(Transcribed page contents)
______
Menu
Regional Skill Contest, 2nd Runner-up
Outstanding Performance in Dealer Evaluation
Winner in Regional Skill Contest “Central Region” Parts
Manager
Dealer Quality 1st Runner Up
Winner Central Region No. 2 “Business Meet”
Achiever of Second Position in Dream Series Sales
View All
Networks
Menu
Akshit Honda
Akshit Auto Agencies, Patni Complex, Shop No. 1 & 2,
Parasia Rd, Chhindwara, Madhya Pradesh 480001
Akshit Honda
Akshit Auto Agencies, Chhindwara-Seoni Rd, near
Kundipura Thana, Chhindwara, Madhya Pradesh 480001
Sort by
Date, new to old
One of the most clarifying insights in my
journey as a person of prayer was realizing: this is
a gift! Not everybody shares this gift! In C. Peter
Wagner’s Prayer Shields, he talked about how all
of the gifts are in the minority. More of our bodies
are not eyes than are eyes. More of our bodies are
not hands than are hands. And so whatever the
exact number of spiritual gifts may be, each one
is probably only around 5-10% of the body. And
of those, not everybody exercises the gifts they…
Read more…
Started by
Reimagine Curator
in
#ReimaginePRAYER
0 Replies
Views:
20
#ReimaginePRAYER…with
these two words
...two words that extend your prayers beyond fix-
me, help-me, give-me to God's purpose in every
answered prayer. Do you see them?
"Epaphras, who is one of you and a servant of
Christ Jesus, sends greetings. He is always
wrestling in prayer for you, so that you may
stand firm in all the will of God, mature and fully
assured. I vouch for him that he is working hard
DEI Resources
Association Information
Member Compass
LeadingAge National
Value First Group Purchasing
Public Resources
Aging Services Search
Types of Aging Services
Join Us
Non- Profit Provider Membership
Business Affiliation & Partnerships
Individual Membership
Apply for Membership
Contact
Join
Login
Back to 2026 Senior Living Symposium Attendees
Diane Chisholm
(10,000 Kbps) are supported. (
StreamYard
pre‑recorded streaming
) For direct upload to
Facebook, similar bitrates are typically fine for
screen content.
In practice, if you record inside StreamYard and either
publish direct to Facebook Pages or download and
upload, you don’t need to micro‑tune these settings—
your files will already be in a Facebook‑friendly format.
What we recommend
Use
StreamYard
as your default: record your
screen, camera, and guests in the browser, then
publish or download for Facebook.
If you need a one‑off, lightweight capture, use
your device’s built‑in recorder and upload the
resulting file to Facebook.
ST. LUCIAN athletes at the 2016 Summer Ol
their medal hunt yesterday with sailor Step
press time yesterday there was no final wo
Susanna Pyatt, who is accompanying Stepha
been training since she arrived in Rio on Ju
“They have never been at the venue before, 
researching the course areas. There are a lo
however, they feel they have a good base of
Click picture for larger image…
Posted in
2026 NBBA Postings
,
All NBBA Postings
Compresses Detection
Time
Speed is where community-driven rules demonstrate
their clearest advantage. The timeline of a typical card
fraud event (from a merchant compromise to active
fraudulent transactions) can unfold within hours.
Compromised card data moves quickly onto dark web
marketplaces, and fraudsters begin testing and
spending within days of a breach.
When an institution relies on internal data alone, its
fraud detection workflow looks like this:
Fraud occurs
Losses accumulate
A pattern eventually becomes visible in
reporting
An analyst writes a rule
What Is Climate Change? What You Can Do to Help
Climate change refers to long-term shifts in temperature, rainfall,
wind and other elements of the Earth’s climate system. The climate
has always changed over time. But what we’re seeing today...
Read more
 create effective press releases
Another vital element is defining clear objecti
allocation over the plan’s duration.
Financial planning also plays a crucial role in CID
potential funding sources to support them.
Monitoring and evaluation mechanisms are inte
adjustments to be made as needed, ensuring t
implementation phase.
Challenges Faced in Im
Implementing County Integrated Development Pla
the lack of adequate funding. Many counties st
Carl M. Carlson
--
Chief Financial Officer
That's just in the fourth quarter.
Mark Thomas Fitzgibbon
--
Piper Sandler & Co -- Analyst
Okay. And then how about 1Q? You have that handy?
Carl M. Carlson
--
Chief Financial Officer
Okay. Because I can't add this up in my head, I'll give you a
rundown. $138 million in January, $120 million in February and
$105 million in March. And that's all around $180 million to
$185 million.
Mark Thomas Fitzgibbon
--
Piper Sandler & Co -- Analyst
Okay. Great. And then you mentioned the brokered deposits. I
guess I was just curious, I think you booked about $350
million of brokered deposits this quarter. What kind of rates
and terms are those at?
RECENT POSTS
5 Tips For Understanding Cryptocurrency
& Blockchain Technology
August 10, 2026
______
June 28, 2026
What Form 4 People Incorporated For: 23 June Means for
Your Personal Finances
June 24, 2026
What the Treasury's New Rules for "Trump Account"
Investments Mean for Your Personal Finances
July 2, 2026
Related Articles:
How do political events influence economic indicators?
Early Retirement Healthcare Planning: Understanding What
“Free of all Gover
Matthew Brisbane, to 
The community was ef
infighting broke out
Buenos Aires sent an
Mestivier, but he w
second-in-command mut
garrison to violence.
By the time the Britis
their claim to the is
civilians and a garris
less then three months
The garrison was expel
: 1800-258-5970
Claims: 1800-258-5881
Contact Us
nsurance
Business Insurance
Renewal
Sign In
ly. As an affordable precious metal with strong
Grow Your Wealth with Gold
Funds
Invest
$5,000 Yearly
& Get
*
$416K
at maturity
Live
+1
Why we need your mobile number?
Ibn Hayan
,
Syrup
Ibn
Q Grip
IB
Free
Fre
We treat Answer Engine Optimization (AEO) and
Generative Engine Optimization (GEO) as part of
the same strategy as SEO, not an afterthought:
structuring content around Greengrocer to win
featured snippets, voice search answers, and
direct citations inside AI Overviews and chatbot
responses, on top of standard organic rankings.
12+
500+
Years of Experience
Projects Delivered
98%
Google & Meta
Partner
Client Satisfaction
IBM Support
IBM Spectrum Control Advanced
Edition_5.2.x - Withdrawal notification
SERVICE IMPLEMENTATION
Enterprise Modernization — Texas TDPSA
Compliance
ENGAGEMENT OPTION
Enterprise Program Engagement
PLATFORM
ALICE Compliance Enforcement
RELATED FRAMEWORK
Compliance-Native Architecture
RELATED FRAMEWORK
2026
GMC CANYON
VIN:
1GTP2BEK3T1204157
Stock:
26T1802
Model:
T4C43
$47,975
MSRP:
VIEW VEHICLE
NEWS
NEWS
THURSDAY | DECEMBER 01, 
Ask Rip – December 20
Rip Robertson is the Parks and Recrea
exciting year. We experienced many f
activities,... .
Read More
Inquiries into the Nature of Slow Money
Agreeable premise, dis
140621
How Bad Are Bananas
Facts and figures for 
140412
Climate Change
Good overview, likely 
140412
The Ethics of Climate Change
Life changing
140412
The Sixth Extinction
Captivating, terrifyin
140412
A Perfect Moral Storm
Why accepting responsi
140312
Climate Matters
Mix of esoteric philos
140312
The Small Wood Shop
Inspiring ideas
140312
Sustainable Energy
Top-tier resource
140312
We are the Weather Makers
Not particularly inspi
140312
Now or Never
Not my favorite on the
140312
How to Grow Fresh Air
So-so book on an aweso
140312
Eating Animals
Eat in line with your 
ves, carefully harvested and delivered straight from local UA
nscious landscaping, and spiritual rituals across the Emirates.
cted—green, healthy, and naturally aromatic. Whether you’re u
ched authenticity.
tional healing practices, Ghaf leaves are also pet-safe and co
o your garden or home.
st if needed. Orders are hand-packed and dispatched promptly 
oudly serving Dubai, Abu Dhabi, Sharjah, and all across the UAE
______
• TASK TO CARRY OUT: Give again exactly, and only, the lines above starting at the one with "exciting year. We experienced many f" and ending at the one with "Eat in line with your".

• YOUR RESPONSE:
exciting year. We experienced many f
activities,... .
Read More
Inquiries into the Nature of Slow Money
Agreeable premise, dis
140621
How Bad Are Bananas
Facts and figures for 
140412
Climate Change
Good overview, likely 
140412
The Ethics of Climate Change
Life changing
140412
The Sixth Extinction
Captivating, terrifyin
140412
A Perfect Moral Storm
Why accepting responsi
140312
Climate Matters
Mix of esoteric philos
140312
The Small Wood Shop
Inspiring ideas
140312
Sustainable Energy
Top-tier resource
140312
We are the Weather Makers
Not particularly inspi
140312
Now or Never
Not my favorite on the
140312
How to Grow Fresh Air
So-so book on an aweso
140312
Eating Animals
Eat in line with your 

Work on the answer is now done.